Apesar de nunca ter sido fácil, a vida de Maria Antónia já passou por dias mais sorridentes. Por volta dos 18 anos, começou a dar serventia aos calceteiros e apaixonou-se logo pelo ofício. "Quando apanhava o meu ex-marido distraído ia lá e começava a pôr calçada. Quando ele vinha, dizia-me que este trabalho era para os homens", conta.

Ignorando a pressão de ser mulher numa profissão tradicionalmente masculina, a natural de Fanhões - terra com uma grande tradição na colocação de calçada - não desistiu do ofício e tornou-se, segundo ela, a primeira calceteira do concelho de Loures.

Quase sempre a trabalhar por conta própria, Maria Antónia fez trabalho para juntas de freguesia, câmaras municipais e particulares. Entre os seus trabalhos esteve a colocação de calçada nalgumas estações do Metro Sul do Tejo, como Laranjeiro, Corroios e Monte da Caparica.

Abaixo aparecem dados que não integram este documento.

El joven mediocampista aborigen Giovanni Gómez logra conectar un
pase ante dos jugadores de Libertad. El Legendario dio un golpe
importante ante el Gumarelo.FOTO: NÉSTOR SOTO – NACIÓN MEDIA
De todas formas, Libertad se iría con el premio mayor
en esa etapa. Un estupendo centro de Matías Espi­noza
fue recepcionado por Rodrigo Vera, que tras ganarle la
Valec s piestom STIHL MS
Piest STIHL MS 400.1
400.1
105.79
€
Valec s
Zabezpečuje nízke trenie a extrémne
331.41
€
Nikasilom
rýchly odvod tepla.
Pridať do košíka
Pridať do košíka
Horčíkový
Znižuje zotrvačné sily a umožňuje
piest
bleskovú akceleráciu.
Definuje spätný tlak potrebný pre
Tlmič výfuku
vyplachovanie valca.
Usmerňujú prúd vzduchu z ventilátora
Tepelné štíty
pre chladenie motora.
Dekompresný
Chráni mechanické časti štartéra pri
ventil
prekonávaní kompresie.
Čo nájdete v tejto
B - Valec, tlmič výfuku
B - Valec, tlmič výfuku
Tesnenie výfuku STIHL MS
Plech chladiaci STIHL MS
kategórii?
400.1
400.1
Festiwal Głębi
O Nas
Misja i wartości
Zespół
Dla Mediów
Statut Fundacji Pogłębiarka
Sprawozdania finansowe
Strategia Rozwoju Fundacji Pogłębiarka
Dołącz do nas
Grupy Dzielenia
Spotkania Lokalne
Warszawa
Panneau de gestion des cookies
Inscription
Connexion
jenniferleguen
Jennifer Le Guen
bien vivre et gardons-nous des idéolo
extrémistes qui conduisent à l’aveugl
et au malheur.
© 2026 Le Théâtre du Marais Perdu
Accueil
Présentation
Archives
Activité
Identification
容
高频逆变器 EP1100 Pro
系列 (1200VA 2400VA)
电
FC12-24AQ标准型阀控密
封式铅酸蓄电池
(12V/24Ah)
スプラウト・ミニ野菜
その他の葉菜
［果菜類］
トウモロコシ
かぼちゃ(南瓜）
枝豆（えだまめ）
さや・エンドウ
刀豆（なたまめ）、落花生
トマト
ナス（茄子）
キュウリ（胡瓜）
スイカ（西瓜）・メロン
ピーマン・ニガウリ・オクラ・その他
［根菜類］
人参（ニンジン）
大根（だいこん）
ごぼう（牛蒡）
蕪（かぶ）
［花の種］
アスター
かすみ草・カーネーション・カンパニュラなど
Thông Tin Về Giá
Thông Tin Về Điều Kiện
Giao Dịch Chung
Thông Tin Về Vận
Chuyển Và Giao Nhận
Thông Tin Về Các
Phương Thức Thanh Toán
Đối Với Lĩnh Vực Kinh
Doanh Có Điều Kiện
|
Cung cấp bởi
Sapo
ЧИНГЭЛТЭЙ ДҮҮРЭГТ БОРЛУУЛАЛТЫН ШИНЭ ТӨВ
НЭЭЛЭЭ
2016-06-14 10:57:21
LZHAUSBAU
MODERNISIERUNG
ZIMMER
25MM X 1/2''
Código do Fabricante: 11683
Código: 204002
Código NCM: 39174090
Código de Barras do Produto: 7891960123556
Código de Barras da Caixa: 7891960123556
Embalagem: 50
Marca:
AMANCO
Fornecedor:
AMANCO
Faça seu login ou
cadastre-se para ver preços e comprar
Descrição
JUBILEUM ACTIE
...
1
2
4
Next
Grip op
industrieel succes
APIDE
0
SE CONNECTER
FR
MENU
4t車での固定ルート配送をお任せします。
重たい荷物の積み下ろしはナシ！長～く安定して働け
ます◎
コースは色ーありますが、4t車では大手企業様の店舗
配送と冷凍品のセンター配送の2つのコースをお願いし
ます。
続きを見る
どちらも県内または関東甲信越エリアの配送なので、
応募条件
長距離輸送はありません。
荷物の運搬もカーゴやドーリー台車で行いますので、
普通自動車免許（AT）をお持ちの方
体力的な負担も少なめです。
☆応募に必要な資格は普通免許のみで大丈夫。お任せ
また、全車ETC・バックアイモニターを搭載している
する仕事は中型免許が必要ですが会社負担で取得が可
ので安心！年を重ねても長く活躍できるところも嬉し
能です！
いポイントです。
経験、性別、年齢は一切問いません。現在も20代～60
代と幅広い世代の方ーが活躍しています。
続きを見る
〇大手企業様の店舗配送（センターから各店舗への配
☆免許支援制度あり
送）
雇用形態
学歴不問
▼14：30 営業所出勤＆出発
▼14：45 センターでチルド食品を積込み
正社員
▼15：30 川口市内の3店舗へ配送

Porém, o trabalho foi escasseando e Maria Antónia acabou por se juntar aos mais de sete mil inscritos no centro de emprego em Loures. Por estes dias, vai aproveitando os pequenos trabalhos que aparecem esporadicamente, seja a colocar calçada, a fazer limpezas, a passar a ferro para fora ou a tomar conta de pessoas.

"Agora aceito seja o que for, mas adorava continuar na calçada, que é o que gosto de fazer", remata.